Taranoya è il progetto della musicista iraniana di base a Portland Taraneh Schmidt, fresca esordiente per sound as language con Becoming. L’album continua e espande le prime imbastiture tessute sui primi due singoli autoprodotti, “I’m Still Here” e “Long Lost,” cioè di creare musica ambient eterea e minimale, inzuppata di synth soffici e abbaglianti per raccontare da una parte il senso di smarrimento inevitabile per chi deve adattare la propria cultura di origine a una cultura di adozione, e dall’altro la faticosa conquista di un’identità.

Entrambi temi molto diffusi nella cultura occidentale, e nella cultura statunitense in particolare, e non solo nella musica: basti pensare a tutti i romanzi che raccontano l’integrazione culturale recentemente scritti da americani di origine ispanica, filippina, russa, asiatica, africana (per fare dei nomi Junot Diaz, Charles Yu, Chimamanda Adichie, Imbolo Mbue, Gary Shteynghart, Alex Gilvarry, Fatima Mirza). In musica è una tendenza relativamente nuova ma già significativa, e basti pensare alla Colombia ridescritta da Lido Pimienta. In materia di elettronica, soundscape e affini, questo ha portato a riscoprire il lato mediorientale di ambient e new age, quella filigrana prepotentemente presente in capolavori come Silence is the Answer di Georg Deuter, ora riesumata in album come il recente persianeggiante Under the Lilac Sky di Arushi Jain.

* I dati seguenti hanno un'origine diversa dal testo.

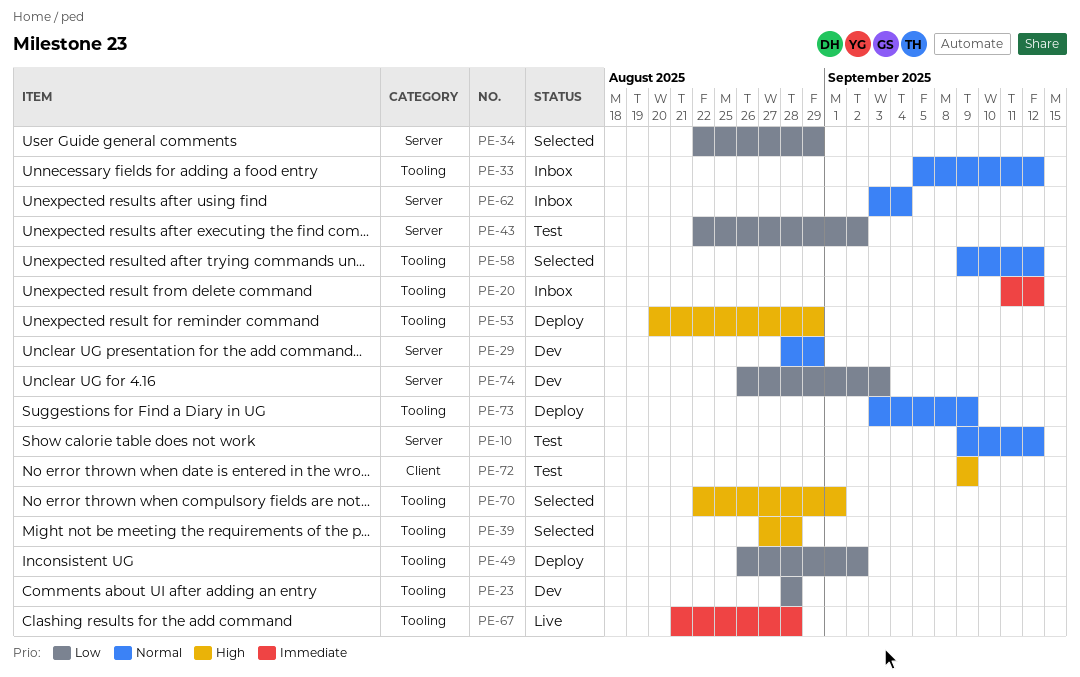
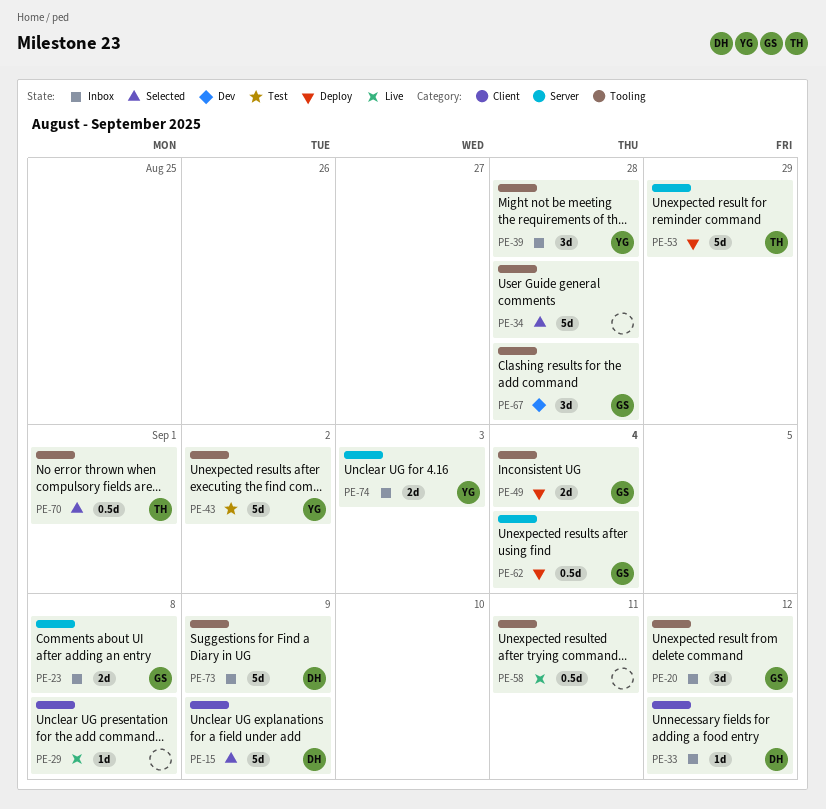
PE-10: present -> none
PE-15: none -> present
PE-23, status: Dev -> Inbox
PE-23, label: Tooling -> Server
PE-23, due: Aug 28 -> Sep 8
PE-29, status: Dev -> Live
PE-29, label: Server -> Client
PE-29, due: Aug 29 -> Sep 8
PE-33, label: Tooling -> Client
PE-34, label: Server -> Tooling
PE-34, due: Aug 29 -> Aug 28
PE-39, status: Selected -> Inbox
PE-43, label: Server -> Tooling
PE-49, due: Sep 2 -> Sep 4
PE-53, label: Tooling -> Server
PE-58, status: Selected -> Live
PE-58, due: Sep 12 -> Sep 11
PE-62, status: Inbox -> Deploy
PE-67, status: Live -> Dev
PE-72: present -> none
PE-73, status: Deploy -> Inbox
PE-74, status: Dev -> Inbox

La bellezza di Becoming credo sia soprattutto nel modo in cui Taranoya riesce a incastonare elementi iraniani all’interno di strutture prettamente occidentali, lo fa per esempio su “Thinking Abou You,” dove sotto la cascata di synth e droni si riesce a percepire un tocco di medioriente. Ma Becoming racconta soprattutto una crescita personale e la conquista di un’identità, Taranoya intende descrivere la sensazione di “trovare se stessi in mezzo a una nebbia che ti avvolge,” e così tutte le parti vocali sono sepolte sotto un pesante strato di echi e riverberi, “Accidents” nasconde le parole dietro una tenda di organi, “You’re Only Breaking Down” le avvolge con le atmosfere sature e accoglienti di Juliana Barwick, “Let the Air” le sfuma dietro armonie celestiali che un po’ ricordano i tardi Cocteau Twins, con contrappunti di note basse che sfilacciano la cappa di droni.

In questo modo Becoming si inserisce appieno in quel blocco di dischi di musica elettronica che tentano di rappresentare la ricerca di identità, sia essa un’identità da costruire all’interno di incertezze di genere (Fragments di Body/Negative o anche Because of a Flower di Ana Roxanne) o un’identità intesa come maturazione (Il recente pur splendido In the Tender Dream di Sally Decker). Taronya riesce a costruire una narrazione ben definita che dai momenti iniziali fumosi, nebbiosi, incerti, raggiugne una concretezza nelle tracce finali, più limpide e regolari: “Do I Return” accenna pochi eleganti rintocchi di field-recordings.”Wake Me Up, Rush Me Up” le protegge con strutture sonore dinamiche e multiformi. In ogni caso si tratta sempre di cercare di capire quelle parole, di riscoprirne il significato, senza disperderlo in rumore o in interpretazioni esterne. “Someday” è forse la perfetta conclusione minimale, la fine di un percorso, i droni si fanno in disparte, la voce più intellegibile. L’identità è raggiunta, e il suo suono è bellissimo.